Die Umsetzung begann im Mai 2007. Nachdem die Innenausstattung des Saals entfernt war, liefen die Vorbereitungsarbeiten am Tragwerk an. Da die ursprüngliche Deckenkonstruktion Kuppel (Durchmesser 37 m) die Lasten des Kunstwerks nicht tragen konnte, entfernten die Arbeiter zunächst die bestehende Decke, verstärkten die Kuppel mit einer Stahlkonstruktion und erstellten eine neue Decke aus 737 hochfesten Aluminiumwabenkernplatten, die auch im Flugzeugbau eingesetzt werden. Anschliessend bauten sie eine Plattform unter der Kuppel, die es dem Künstler und seiner 16- bis 21-köpfigen Equipe – Restauratoren und Kunststudenten aus Kolumbien, Spanien, Frankreich und der Schweiz unter der Leitung von Eudald Guillamet, einem Experten für die Restauration von Höhlenmalereien – erlaubten, näher an der Kuppel zu arbeiten. Im September 2007 startete die Arbeit am eigentlichen Werk. Dafür wurde die Unterkonstruktion zunächst mit einer Polyamidfolie ausgekleidet, auf die in zwei Schichten eine weisse Grundierung aufgetragen wurde – die «Leinwand für das Gemälde» (Abb. 03). Dann begannen die Arbeiten an den Wellen, den Höhlenformen und den Stalaktiten. Für die Wellen und Höhlen konnten die gleichen Platten wie für die Unterkonstruktion verwendet werden. Bei den Stalaktiten war es schwieriger: Um das Material mit der optimalen Konsistenz zu finden, arbeitete Barceló mit mehreren Materiallabors zusammen. Es dauerte bis Februar 2008, bis die richtige Epoxidharzmischung gefunden war, um Stalaktiten in verschiedenen Grössen formen zu können. Die Mischung enthielt neben Epoxidharz verschiedene Mikrosilikate und Polyäthylenfasern. Insgesamt brachten die Arbeiter rund 6000 kg an Material – verformte Aluminiumwabenkernplatten für die Höhlen und Wellen, Epoxidharz für die Stalaktiten – an der Decke an. Aus Sicherheitsgründen verschraubten sie die grösseren der ausgehärteten Stalaktiten zusätzlich mit der Unterkonstruktion.

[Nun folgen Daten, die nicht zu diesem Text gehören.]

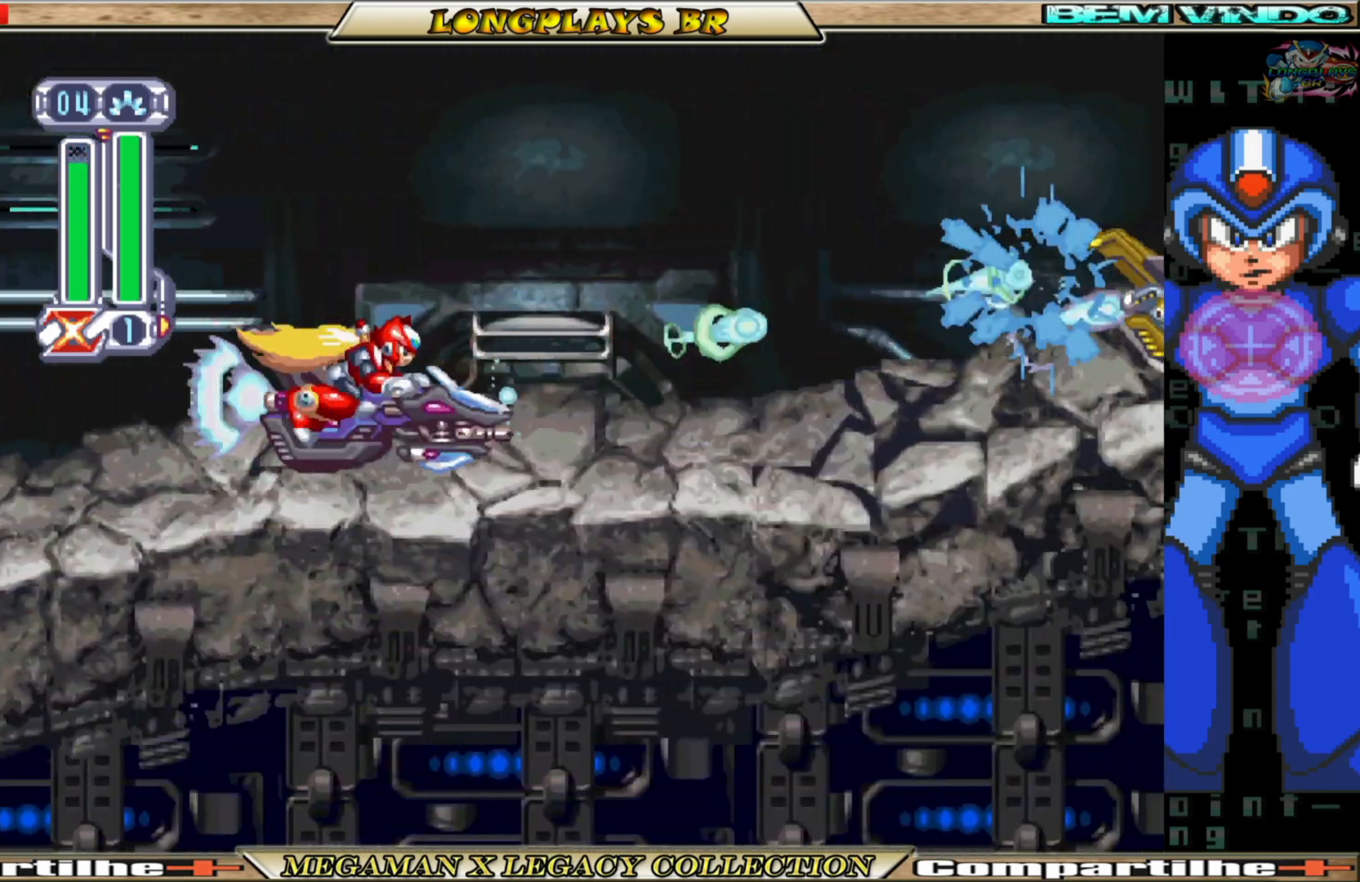
{"buttons": ["X"], "left_stick": "center", "right_stick": "center", "events": [[50, "X", "down"], [133, "X", "up"], [217, "X", "down"], [317, "X", "up"], [417, "X", "down"]]}
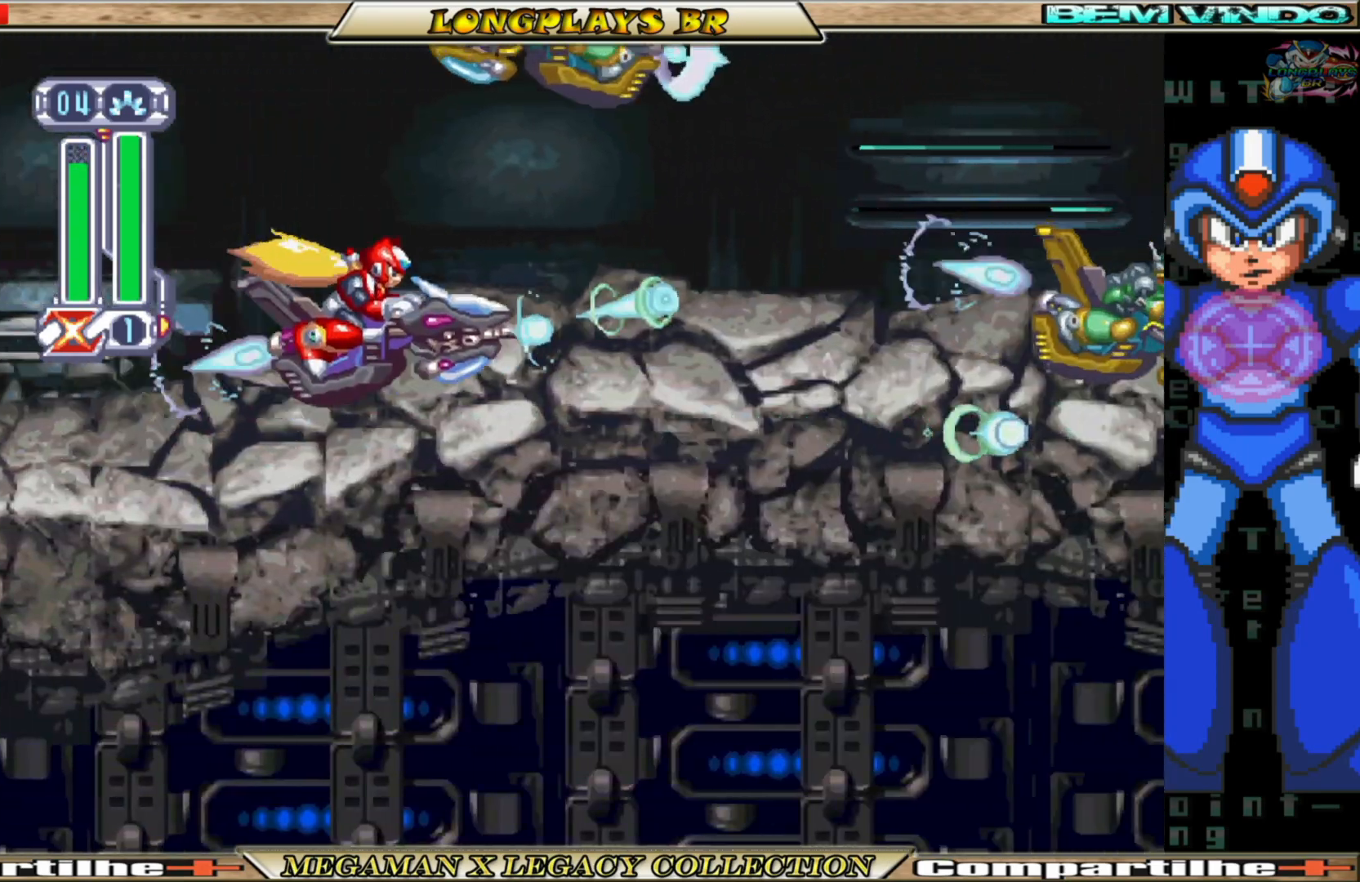
{"buttons": ["X"], "left_stick": "center", "right_stick": "center", "events": [[17, "X", "up"], [83, "X", "down"], [200, "X", "up"], [267, "X", "down"], [383, "X", "up"], [450, "X", "down"]]}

Etwa gleichzeitig wurde bekannt, dass Spanien zur Finanzierung des 6.5 Millionen Euro teuren Kunstwerks rund 500 000 Euro aus seinem Entwicklungshilfefonds zweckentfremdet hatte. Wegen der Probleme mit dem Material und der kontroversen Finanzierung stand das Projekt mehrfach kurz vor dem Scheitern.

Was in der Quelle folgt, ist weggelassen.